Задание: Выпишите без изменений фрагмент отрывка о Распутине от слов «Один из самых» до слов «фигур монархического истеблишмента.».

Приведённый отрывок:
Один из самых стойких правых деятелей, думский депутат Н. Е. Марков, на эмигрантском съезде монархистов в 1921 году справедливо заметил: «Монархия пала не потому, что слишком сильны были ее враги, а потому, что слишком слабы были ее защитники. Падению монархии предшествовало численное и качественное оскудение монархистов, падение монархического духа, расслабление монархической воли». Эти «оскудения», «падения» и «расслабления» ярчайшим образом проявились как раз в деятельности указанных лиц, ключевых фигур монархического истеблишмента.
Если царица видела в Распутине носителя «света Истины», то многие другие узрели в нем посланца тьмы, хитрого негодяя, пробравшегося в царские чертоги, подчинившего своей воле венценосную чету и заставившего действовать верховного правителя в соответствии с коварными замыслами погубителей России. Эта схема была логична, стройна, но совершенно беспредметна. Оставался вопрос, который все время муссировался: кто стоял за Распутиным? Ведь, признавая, что этот мужик «темный» и «грязный», надо было объяснить одну исходную вещь: как ему удалось вознестись? Ссылки на его «хитрость» ничего не объясняли. Определенно же ответить никто не мог, все ограничивались намеками и аллегориями. Несмотря на это, как-то само собой возобладало мнение, что Распутин «несомненно ангажирован» врагами России. Называли и революционеров, и еврейских финансовых воротил, а когда в 1914 году началась мировая война, то во весь голос затрубили о германских антрепренерах.
Еще на заре «распутинского бенефиса» опасное для будущего России направление развития этой темы предвидел П. А. Столыпин. Позже сменивший его на посту премьера В. Н. Коковцов в беседе с хозяином влиятельной столичной газеты «Новое время» М. А. Сувориным очень точно предсказал, что «газетные статьи с постоянными упоминаниями имени Распутина и слишком прозрачными намеками только делают рекламу этому человеку, но, что всего хуже, играют в руку всем революционным организациям, расшатывая в корне престиж власти монарха, который держится главным образом обаянием окружающего его ореола, и с уничтожением последнего рухнет и самый принцип власти».

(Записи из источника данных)
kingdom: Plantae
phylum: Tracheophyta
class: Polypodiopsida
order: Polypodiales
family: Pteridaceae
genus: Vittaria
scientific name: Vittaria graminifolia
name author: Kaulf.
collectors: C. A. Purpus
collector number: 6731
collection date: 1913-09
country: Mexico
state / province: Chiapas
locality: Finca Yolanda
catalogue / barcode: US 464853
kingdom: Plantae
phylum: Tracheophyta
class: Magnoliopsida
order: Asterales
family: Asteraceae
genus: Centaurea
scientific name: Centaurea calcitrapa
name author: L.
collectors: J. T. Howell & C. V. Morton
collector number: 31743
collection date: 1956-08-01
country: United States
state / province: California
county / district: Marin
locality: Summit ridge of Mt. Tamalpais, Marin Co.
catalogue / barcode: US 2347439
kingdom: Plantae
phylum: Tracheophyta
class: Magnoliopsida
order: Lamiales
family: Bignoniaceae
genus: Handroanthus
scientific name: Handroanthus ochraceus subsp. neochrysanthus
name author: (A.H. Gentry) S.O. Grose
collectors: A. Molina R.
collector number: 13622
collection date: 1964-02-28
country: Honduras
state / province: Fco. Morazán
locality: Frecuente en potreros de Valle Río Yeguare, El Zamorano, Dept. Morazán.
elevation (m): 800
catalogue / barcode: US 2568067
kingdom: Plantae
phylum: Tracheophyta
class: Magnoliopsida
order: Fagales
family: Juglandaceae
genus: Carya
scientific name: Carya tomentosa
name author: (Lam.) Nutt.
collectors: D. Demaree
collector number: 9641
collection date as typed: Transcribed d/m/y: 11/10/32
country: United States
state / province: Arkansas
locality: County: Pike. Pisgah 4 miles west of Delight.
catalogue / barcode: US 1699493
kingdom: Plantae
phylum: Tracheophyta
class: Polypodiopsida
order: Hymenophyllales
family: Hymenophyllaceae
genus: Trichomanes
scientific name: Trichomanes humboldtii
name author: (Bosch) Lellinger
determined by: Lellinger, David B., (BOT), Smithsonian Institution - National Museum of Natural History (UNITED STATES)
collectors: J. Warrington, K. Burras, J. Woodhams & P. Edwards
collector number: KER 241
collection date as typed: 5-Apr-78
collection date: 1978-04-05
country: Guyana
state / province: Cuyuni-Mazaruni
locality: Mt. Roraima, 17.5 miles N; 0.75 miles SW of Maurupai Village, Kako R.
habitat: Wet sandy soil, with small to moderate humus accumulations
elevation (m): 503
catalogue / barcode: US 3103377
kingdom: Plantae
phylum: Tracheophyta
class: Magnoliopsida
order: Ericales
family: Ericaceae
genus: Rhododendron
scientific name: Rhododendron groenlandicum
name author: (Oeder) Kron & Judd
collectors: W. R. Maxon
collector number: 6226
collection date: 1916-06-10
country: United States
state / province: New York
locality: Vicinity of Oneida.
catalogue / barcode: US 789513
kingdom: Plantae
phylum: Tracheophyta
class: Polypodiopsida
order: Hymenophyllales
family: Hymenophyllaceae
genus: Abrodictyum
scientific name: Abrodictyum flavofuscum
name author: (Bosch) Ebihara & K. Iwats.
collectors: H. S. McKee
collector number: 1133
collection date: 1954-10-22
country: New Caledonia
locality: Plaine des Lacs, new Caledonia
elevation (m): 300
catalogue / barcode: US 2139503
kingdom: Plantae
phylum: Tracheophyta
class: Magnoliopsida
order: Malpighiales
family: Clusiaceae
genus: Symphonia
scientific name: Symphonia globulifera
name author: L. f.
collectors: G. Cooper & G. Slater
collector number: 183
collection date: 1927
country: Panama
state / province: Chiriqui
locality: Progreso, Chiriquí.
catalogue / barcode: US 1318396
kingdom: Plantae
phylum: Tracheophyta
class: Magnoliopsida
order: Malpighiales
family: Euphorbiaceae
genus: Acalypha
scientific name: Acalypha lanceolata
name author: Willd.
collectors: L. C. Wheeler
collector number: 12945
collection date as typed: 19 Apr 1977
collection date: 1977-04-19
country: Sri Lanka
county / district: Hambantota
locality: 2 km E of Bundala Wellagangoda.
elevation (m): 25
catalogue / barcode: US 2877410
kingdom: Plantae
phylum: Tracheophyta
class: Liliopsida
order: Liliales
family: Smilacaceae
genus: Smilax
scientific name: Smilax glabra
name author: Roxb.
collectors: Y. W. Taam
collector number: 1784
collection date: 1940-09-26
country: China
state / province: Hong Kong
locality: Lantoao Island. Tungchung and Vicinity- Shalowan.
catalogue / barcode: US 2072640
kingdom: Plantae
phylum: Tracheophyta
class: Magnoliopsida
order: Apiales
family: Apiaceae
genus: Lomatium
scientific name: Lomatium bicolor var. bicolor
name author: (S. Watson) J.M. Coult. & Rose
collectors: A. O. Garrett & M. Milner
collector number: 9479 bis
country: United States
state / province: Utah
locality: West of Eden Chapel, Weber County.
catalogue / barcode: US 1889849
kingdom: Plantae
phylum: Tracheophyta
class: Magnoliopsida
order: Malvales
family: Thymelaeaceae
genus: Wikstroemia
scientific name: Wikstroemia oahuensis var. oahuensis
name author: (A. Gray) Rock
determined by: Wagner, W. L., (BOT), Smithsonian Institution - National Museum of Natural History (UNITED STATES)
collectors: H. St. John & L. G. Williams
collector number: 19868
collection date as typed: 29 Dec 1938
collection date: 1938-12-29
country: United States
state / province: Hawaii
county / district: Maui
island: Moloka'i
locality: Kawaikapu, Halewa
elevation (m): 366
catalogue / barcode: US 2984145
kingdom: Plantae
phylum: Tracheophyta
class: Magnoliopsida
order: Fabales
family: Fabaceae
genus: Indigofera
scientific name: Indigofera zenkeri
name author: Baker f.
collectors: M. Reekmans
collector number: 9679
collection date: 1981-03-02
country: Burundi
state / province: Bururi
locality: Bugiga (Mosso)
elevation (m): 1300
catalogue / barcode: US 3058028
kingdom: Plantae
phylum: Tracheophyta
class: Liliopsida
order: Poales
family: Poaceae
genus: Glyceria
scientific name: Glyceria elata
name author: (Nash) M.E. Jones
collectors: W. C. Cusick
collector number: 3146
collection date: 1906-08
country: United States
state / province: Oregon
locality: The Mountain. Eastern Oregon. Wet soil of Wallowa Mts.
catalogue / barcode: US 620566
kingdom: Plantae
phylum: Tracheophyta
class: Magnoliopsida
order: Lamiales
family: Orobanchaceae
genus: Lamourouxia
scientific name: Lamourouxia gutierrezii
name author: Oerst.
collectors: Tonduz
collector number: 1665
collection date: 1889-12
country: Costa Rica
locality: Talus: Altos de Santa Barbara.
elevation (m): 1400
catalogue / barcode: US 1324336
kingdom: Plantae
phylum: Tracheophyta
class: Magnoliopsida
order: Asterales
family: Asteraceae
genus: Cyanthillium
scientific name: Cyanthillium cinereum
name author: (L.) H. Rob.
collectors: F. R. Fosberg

Ответ:
Один из самых стойких правых деятелей, думский депутат Н. Е. Марков, на эмигрантском съезде монархистов в 1921 году справедливо заметил: «Монархия пала не потому, что слишком сильны были ее враги, а потому, что слишком слабы были ее защитники. Падению монархии предшествовало численное и качественное оскудение монархистов, падение монархического духа, расслабление монархической воли». Эти «оскудения», «падения» и «расслабления» ярчайшим образом проявились как раз в деятельности указанных лиц, ключевых фигур монархического истеблишмента.